Chinese Capital Control reform will inject something in the low trillions of capital into the world economy as it gathers speed.

The US is still best of the worst by a fairly wide margin so its safe haven status will kick in as the EU crisis worsens.

That's the good news. The bad news.

The EU crisis will worsen until it hits bottom but then all of the lovely loot will flow right back out just as soon as everyone is certain that the bottom has been reached.

The Australian coal fields will reopen and take back the China and Indian markets due to a better than 2 to 1 logistics advantage relative to the US.

The CCC reform is supposed to cushion the Chinese real estate bust, which is going to happen. Once it happens the flow of new money will end and perhaps reverse.

In future episodes of how the US capital markets implode banking and residential real estate are still steering for the big splash at the bottom and the splash will be big.

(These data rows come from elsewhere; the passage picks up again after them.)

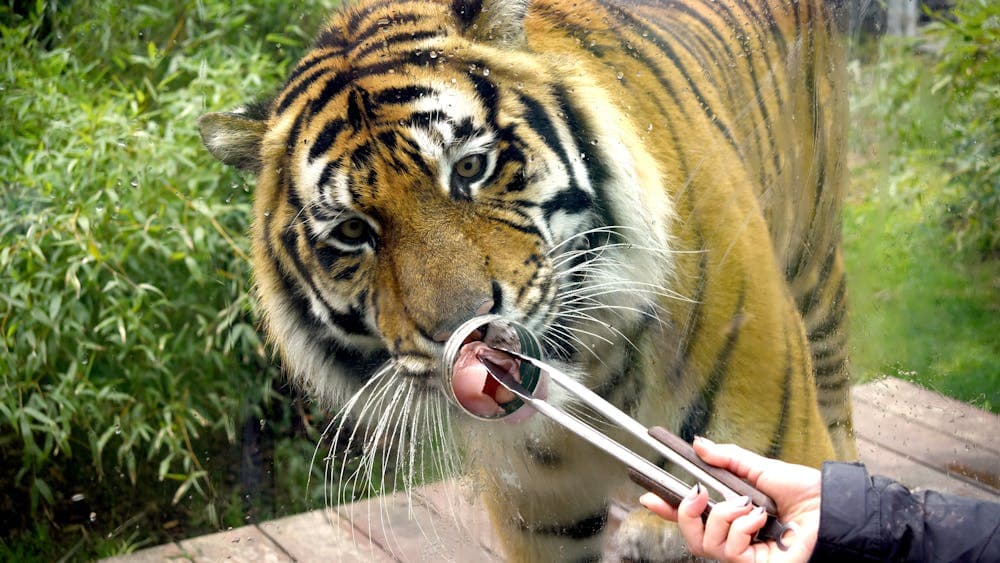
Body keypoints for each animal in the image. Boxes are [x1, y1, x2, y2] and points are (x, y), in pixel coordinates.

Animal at [199, 1, 856, 560]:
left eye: (471, 167)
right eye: (354, 231)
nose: (465, 332)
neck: (597, 381)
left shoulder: (773, 439)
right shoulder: (539, 517)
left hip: (816, 271)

So what are going to be some of the non-obvious effects of these capital flows?
There is less production of coal in ASIA this year as well , so there can be a shortage of coal around the world and the prices will rise cause suppliers will pay to the country which gave them a high price .
 
That demand has outstripped supply for many grades of coal across the continent is definitely possible. That in each country demand is outstripping supply of desired grades of coal is very possible. But the entire continent of Asia has hit a decline in the domestic supply of all grades of coal with most of Siberia having multiple layers of peat bog (the very lowest grade of coal)? I am pretty sure that is a gross oversimplification.